TEMPO.CO, Jakarta – Kementerian Keuangan masih berancang-ancang menerapkan pajak karbon. Penerapan pajak ini molor dari rencana semula, yakni 1 Juli 2022. Kepala Badan Kebijakan Fiskal (BKF) Kementerian Keuangan Febrio Nathan Kacaribu menyebut hingga saat ini pemerintah masih berupaya mematangkan peraturan pendukung pemberlakuan pajak karbon.

Mengutip Undang-Undang Nomor 7 Tahun 2021 tentang Harmonisasi Peraturan Perpajakan (UU HPP) Pasal 13 Ayat 1, pajak karbon adalah pajak yang dikenakan atas emisi karbon yang memberikan dampak negatif bagi lingkungan hidup. Pajak karbon dikenakan atas penggunaan bahan bakar fosil seperti bensin, avtur, gas, dan lain-lain.

Mengutip laman Direktorat Jenderal Pajak, ditetapkannya pajak karbon bertujuan untuk mengurangi emisi karbon dioksida dan gas rumah kaca sebagai upaya mengatasi pemanasan global. Selain itu, penerapan pajak karbon dipercaya dapat membantu mengendalikan perubahan iklim serta meningkatkan pendapatan pajak pemerintah dan meningkatkan efisiensi energi bagi konsumen dan bisnis.

Bagaimana Perhitungannya?

Pajak karbon terutang atas pembelian barang yang mengandung karbon atau aktivitas yang menghasilkan emisi karbon dalam jumlah dan periode tertentu. Saat terutang pajak karbon ditentukan dalam sejumlah poin, yakni:

  • Pada saat pembelian barang yang mengandung karbon;
  • Pada akhir periode tahun kalender dari aktivitas yang menghasilkan emisi karbon dalam jumlah tertentu atau periode lain yang diatur dengan atau berdasarkan Peraturan Pemerintah.
  • Tarif pajak karbon ditetapkan lebih tinggi atau sama dengan harga karbon di pasar karbon per kilogram karbon dioksida ekuivalen (COze) atau satuan yang setara.

Besaran pajak karbon diatur dalam Pasal 13 UU HPP. Berdasarkan beleid tersebut, pemerintah menerapkan besaran tarif pajak karbon paling rendah adalah Rp 30 per kilogram.

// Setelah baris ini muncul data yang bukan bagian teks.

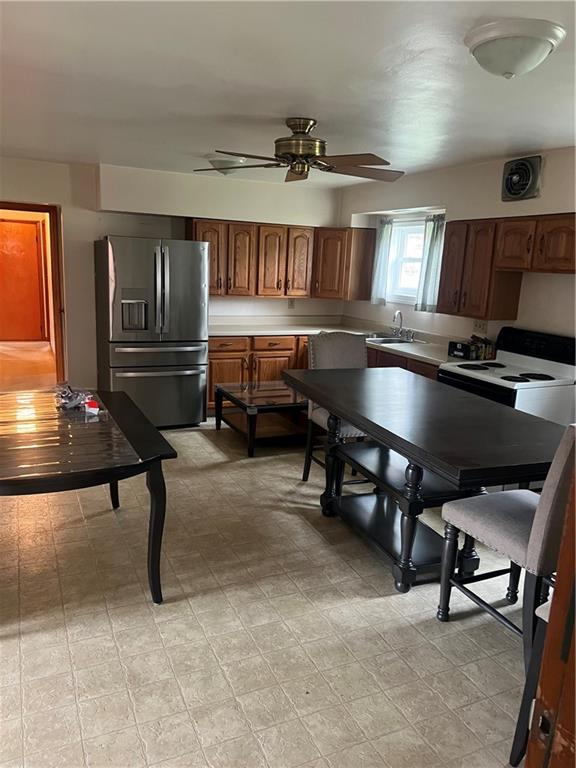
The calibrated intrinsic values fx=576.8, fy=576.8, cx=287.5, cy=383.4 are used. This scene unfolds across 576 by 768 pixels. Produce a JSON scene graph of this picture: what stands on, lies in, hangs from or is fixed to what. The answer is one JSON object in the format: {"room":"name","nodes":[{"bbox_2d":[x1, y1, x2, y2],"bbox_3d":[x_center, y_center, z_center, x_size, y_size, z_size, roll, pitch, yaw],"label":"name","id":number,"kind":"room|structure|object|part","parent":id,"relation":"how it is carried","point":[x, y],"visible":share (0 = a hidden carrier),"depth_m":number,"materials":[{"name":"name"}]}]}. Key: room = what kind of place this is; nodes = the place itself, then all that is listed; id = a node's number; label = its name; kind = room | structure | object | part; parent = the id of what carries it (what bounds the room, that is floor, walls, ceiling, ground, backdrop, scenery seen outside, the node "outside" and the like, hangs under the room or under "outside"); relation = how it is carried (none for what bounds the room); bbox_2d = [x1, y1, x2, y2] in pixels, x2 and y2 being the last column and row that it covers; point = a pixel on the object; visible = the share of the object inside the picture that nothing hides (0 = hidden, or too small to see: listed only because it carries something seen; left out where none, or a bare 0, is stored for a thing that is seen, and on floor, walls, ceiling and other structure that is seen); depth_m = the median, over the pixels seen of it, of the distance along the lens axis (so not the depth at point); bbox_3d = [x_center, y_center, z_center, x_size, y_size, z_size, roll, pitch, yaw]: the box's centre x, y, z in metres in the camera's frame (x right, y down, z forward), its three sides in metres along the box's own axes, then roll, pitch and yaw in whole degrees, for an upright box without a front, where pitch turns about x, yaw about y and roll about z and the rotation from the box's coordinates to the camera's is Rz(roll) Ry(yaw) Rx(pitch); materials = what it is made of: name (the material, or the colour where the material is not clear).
{"room":"kitchen","nodes":[
{"label":"kitchen","id":0,"kind":"room"},
{"bbox_2d":[0,156,342,388],"bbox_3d":[-1.741,-0.936,5.895,5.237,2.456,0.169,-3,14,-25],"label":"back wall","id":1,"kind":"structure","parent":0,"point":[89,278],"depth_m":5.73,"materials":[{"name":"paint"}]},
{"bbox_2d":[0,201,66,387],"bbox_3d":[-2.676,-0.682,5.646,0.927,2.012,0.252,-3,14,-25],"label":"doorway","id":2,"kind":"structure","parent":1,"relation":"in","point":[22,205],"depth_m":5.66,"materials":[{"name":"brown wood"}]},
{"bbox_2d":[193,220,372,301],"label":"upper cabinet run","id":3,"kind":"object","parent":1,"relation":"attached to","point":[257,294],"visible":0.8,"depth_m":6.11,"materials":[{"name":"brown wood"}]},
{"bbox_2d":[287,298,294,308],"bbox_3d":[0.034,-0.912,6.592,0.076,0.117,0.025,-3,14,-25],"label":"wall socket","id":4,"kind":"object","parent":1,"relation":"attached to","point":[291,305],"visible":0.94,"depth_m":6.59,"materials":[{"name":"white plastic"}]},
{"bbox_2d":[0,414,533,767],"bbox_3d":[-0.471,1.000,3.219,5.368,0.099,7.505,-3,14,-25],"label":"floor","id":5,"kind":"structure","parent":0,"point":[369,602],"depth_m":2.56,"materials":[{"name":"beige tile"}]},
{"bbox_2d":[0,389,176,604],"bbox_3d":[-1.292,0.580,3.020,1.096,0.747,1.484,-3,14,-25],"label":"dining table","id":6,"kind":"object","parent":5,"relation":"on","point":[152,484],"visible":1,"depth_m":2.67,"materials":[{"name":"wood"}]},
{"bbox_2d":[54,384,98,410],"bbox_3d":[-1.213,0.070,3.311,0.244,0.109,0.272,-3,14,-25],"label":"plastic bag","id":7,"kind":"object","parent":6,"relation":"on","point":[68,394],"visible":0.97,"depth_m":3.27,"materials":[{"name":"clear plastic"}]},
{"bbox_2d":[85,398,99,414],"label":"small box","id":8,"kind":"object","parent":6,"relation":"on","point":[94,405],"visible":0.98,"depth_m":3.18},
{"bbox_2d":[94,236,208,429],"bbox_3d":[-1.308,-0.492,5.562,0.905,1.758,0.911,-3,14,-25],"label":"refrigerator","id":9,"kind":"object","parent":5,"relation":"on","point":[197,386],"visible":0.96,"depth_m":5.20,"materials":[{"name":"silver metal"}]},
{"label":"freezer drawer","id":10,"kind":"part","parent":9,"relation":"part of","materials":[{"name":"silver metal"}]},
{"bbox_2d":[212,379,307,456],"bbox_3d":[-0.067,0.295,5.282,0.960,0.437,0.888,-3,14,-25],"label":"coffee table","id":11,"kind":"object","parent":5,"relation":"on","point":[261,405],"visible":0.79,"depth_m":5.08,"materials":[{"name":"brown wood"}]},
{"bbox_2d":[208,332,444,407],"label":"base cabinet","id":12,"kind":"object","parent":5,"relation":"on","point":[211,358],"visible":0.17,"depth_m":5.72,"materials":[{"name":"brown wood"}]},
{"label":"drawer","id":13,"kind":"part","parent":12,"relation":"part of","materials":[{"name":"brown wood"}]},
{"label":"drawer","id":14,"kind":"part","parent":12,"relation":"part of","materials":[{"name":"brown wood"}]},
{"bbox_2d":[209,314,468,364],"bbox_3d":[0.477,-0.440,5.549,1.788,0.131,2.635,-3,14,-25],"label":"countertop","id":15,"kind":"structure","parent":12,"relation":"on","point":[426,347],"depth_m":5.96,"materials":[{"name":"white laminate"}]},
{"bbox_2d":[365,333,421,344],"bbox_3d":[0.960,-0.352,5.600,0.485,0.164,0.664,-3,14,-25],"label":"sink","id":16,"kind":"object","parent":15,"relation":"in","point":[383,341],"visible":0.4,"depth_m":5.66,"materials":[{"name":"silver metal"}]},
{"bbox_2d":[391,310,414,340],"bbox_3d":[1.089,-0.582,5.608,0.202,0.268,0.290,-3,14,-25],"label":"faucet","id":17,"kind":"object","parent":15,"relation":"on","point":[401,320],"visible":0.99,"depth_m":5.63,"materials":[{"name":"silver metal"}]},
{"bbox_2d":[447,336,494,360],"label":"box","id":18,"kind":"object","parent":15,"relation":"on","point":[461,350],"visible":0.98,"depth_m":4.61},
{"bbox_2d":[301,330,369,485],"bbox_3d":[0.427,0.199,4.208,0.509,1.120,0.589,-3,14,-25],"label":"upholstered chair","id":19,"kind":"object","parent":5,"relation":"on","point":[345,347],"visible":0.4,"depth_m":4.25,"materials":[{"name":"grey fabric"}]},
{"bbox_2d":[283,364,565,594],"bbox_3d":[0.710,0.537,3.272,0.974,0.887,1.842,-3,14,-25],"label":"dining table","id":20,"kind":"object","parent":5,"relation":"on","point":[353,418],"visible":0.96,"depth_m":2.95,"materials":[{"name":"wood"}]},
{"bbox_2d":[437,424,575,666],"bbox_3d":[1.028,0.605,2.415,0.520,1.128,0.571,-3,14,-25],"label":"upholstered chair","id":21,"kind":"object","parent":5,"relation":"on","point":[549,502],"visible":0.82,"depth_m":2.29,"materials":[{"name":"grey fabric"}]},
{"bbox_2d":[438,327,575,428],"bbox_3d":[1.562,0.231,4.130,0.715,1.187,0.781,-3,14,-25],"label":"stove","id":22,"kind":"object","parent":5,"relation":"on","point":[560,347],"visible":0.45,"depth_m":3.97,"materials":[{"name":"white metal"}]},
{"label":"burner","id":23,"kind":"part","parent":22,"relation":"part of","materials":[{"name":"black metal"}]},
{"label":"control panel","id":24,"kind":"part","parent":22,"relation":"part of","materials":[{"name":"black"}]},
{"bbox_2d":[509,598,552,767],"bbox_3d":[1.096,0.828,1.777,0.542,1.000,0.549,-3,14,-25],"label":"chair","id":25,"kind":"object","parent":5,"relation":"on","point":[538,647],"visible":0.5,"depth_m":1.84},
{"bbox_2d":[524,460,575,767],"bbox_3d":[0.765,0.476,0.828,0.895,2.030,0.746,-3,14,-25],"label":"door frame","id":26,"kind":"structure","parent":5,"relation":"on","point":[575,507],"depth_m":1.11,"materials":[{"name":"brown wood"}]},
{"bbox_2d":[0,0,575,188],"bbox_3d":[-0.325,-1.486,2.722,5.334,0.110,7.186,-3,14,-25],"label":"ceiling","id":27,"kind":"structure","parent":0,"point":[282,110],"depth_m":2.74,"materials":[{"name":"white paint"}]},
{"bbox_2d":[203,154,245,175],"bbox_3d":[-0.535,-1.836,4.882,0.358,0.141,0.359,-3,14,-25],"label":"ceiling light","id":28,"kind":"object","parent":27,"relation":"attached to","point":[216,162],"visible":0.8,"depth_m":4.77,"materials":[{"name":"white glass"}]},
{"bbox_2d":[192,117,404,183],"bbox_3d":[0.092,-1.429,3.487,1.268,0.314,1.247,7,13,17],"label":"ceiling fan","id":29,"kind":"object","parent":27,"relation":"hanging from","point":[303,170],"visible":0.99,"depth_m":3.39,"materials":[{"name":"brown metal"}]},
{"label":"brass motor housing","id":30,"kind":"part","parent":29,"relation":"part of","materials":[{"name":"gold metal"}]},
{"bbox_2d":[464,18,564,77],"bbox_3d":[0.827,-1.206,2.137,0.347,0.132,0.348,-3,14,-25],"label":"ceiling light","id":31,"kind":"object","parent":27,"relation":"attached to","point":[486,45],"visible":0.98,"depth_m":2.04,"materials":[{"name":"white glass"}]},
{"bbox_2d":[339,144,575,350],"bbox_3d":[2.069,-0.346,3.869,0.162,2.422,6.787,-3,14,-25],"label":"right wall","id":32,"kind":"structure","parent":0,"point":[545,191],"depth_m":4.63,"materials":[{"name":"paint"}]},
{"bbox_2d":[312,226,375,301],"bbox_3d":[0.561,-1.351,6.452,0.599,0.782,0.598,-3,14,-25],"label":"corner upper cabinet","id":33,"kind":"object","parent":32,"relation":"attached to","point":[367,273],"visible":0.86,"depth_m":6.23,"materials":[{"name":"brown wood"}]},
{"bbox_2d":[370,219,393,303],"bbox_3d":[0.982,-1.265,6.045,0.087,0.830,0.272,-3,14,-25],"label":"curtain","id":34,"kind":"object","parent":32,"relation":"attached to","point":[380,255],"visible":0.82,"depth_m":6.02,"materials":[{"name":"fabric"}]},
{"bbox_2d":[386,217,425,304],"bbox_3d":[1.302,-1.191,5.720,0.126,0.830,0.832,-3,14,-25],"label":"window","id":35,"kind":"structure","parent":32,"relation":"in","point":[410,296],"depth_m":5.90,"materials":[{"name":"white glass"}]},
{"bbox_2d":[416,214,445,311],"bbox_3d":[1.325,-1.099,5.286,0.104,0.834,0.293,-3,14,-25],"label":"curtain","id":36,"kind":"object","parent":32,"relation":"attached to","point":[435,242],"visible":0.65,"depth_m":5.29,"materials":[{"name":"fabric"}]},
{"bbox_2d":[437,217,523,318],"bbox_3d":[1.445,-0.868,4.318,0.348,0.678,0.548,-3,14,-25],"label":"upper cabinet","id":37,"kind":"object","parent":32,"relation":"attached to","point":[440,305],"visible":0.88,"depth_m":4.18,"materials":[{"name":"brown wood"}]},
{"bbox_2d":[473,319,487,331],"bbox_3d":[1.595,-0.478,4.785,0.016,0.111,0.121,-3,14,-25],"label":"wall outlet","id":38,"kind":"object","parent":32,"relation":"attached to","point":[480,325],"visible":0.9,"depth_m":4.78,"materials":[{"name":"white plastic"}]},
{"bbox_2d":[500,155,541,201],"bbox_3d":[1.686,-1.490,4.190,0.104,0.304,0.352,-3,14,-25],"label":"exhaust fan","id":39,"kind":"object","parent":32,"relation":"attached to","point":[529,183],"visible":0.99,"depth_m":4.16,"materials":[{"name":"metal"}]},
{"bbox_2d":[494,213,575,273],"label":"upper cabinet","id":40,"kind":"object","parent":32,"relation":"attached to","point":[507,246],"visible":0.99,"depth_m":3.85,"materials":[{"name":"brown wood"}]},
{"label":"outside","id":41,"kind":"structure","parent":0,"visible":0},
{"bbox_2d":[0,218,44,340],"bbox_3d":[-4.670,-1.722,9.830,0.939,2.031,0.085,-3,14,-25],"label":"hallway door","id":42,"kind":"structure","parent":41,"point":[34,242],"depth_m":9.86,"materials":[{"name":"wood"}]}
]}

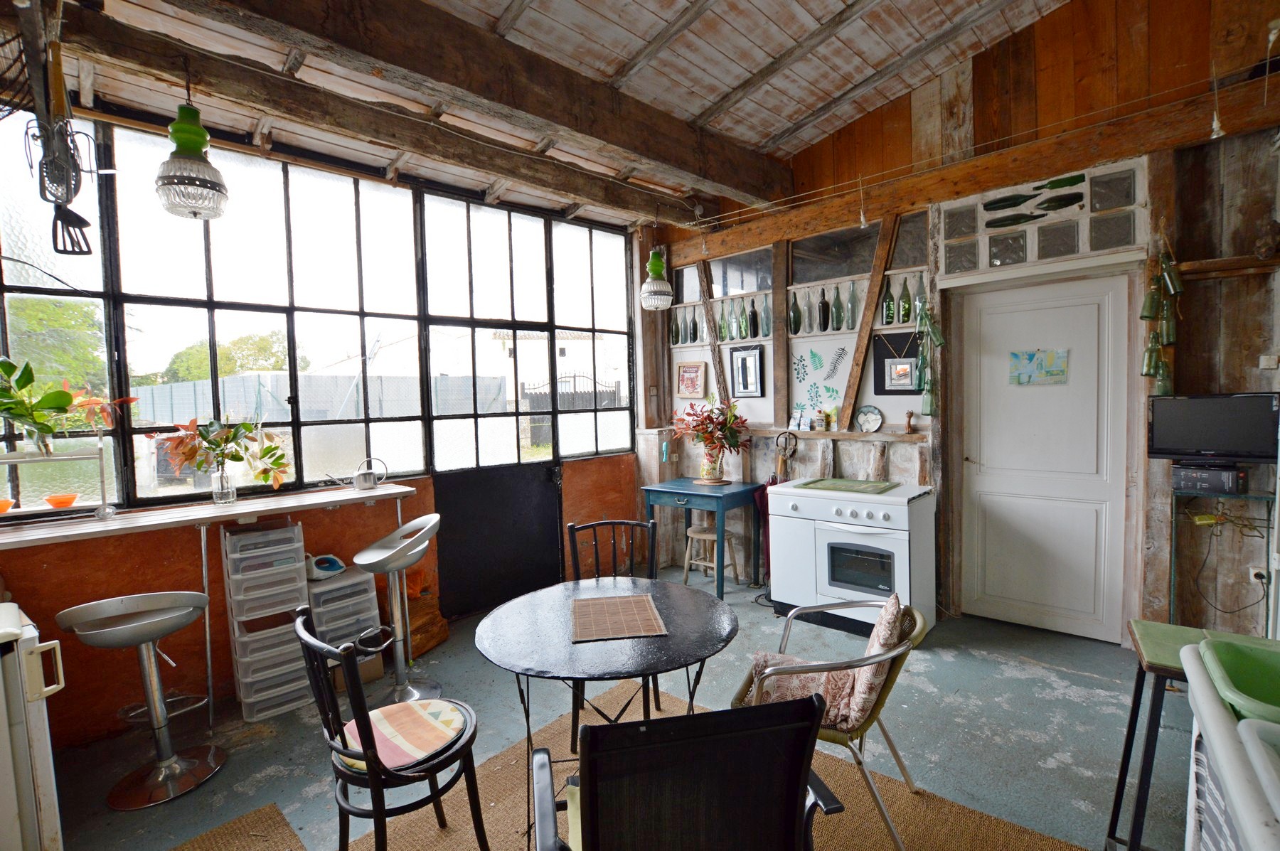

Tarif ini turun setelah semula sempat ditetapkan tarif minimum pajak karbon sebesar Rp 75 per kilogram dalam RUU Ketentuan Umum dan Tata Cara Perpajakan

Tarif pajak karbon ditetapkan lebih tinggi atau sama dengan besaran tarif harga karbon di pasar karbon per kilogram karbondioksida ekuivalen (CO2e) atau satuan yang setara. Wakil Menteri Keuangan Suahasil Nazara menjelaskan, pengenaan pajak karbon memiliki nilai ekonomi. Musababnya pengenaan pajak tersebut mengikuti skema cap and tax trade.

Rencananya, pada 2022-2024, pajak karbon akan diterapkan untuk sektor pembangkit listrik tenaga atau PLTU batu bara. Pembangkit listrik tenaga batu bara dengan proses yang tidak efisien atau emisi yang lebih tinggi dari batas atas akan dikenakan biaya tambahan. Kemudian pada 2025, implementasi pengenaan pajak karbon dilakukan

secara penuh dengan tahap perluasan sektor sesuai dengan kesiapan masing-masing industri.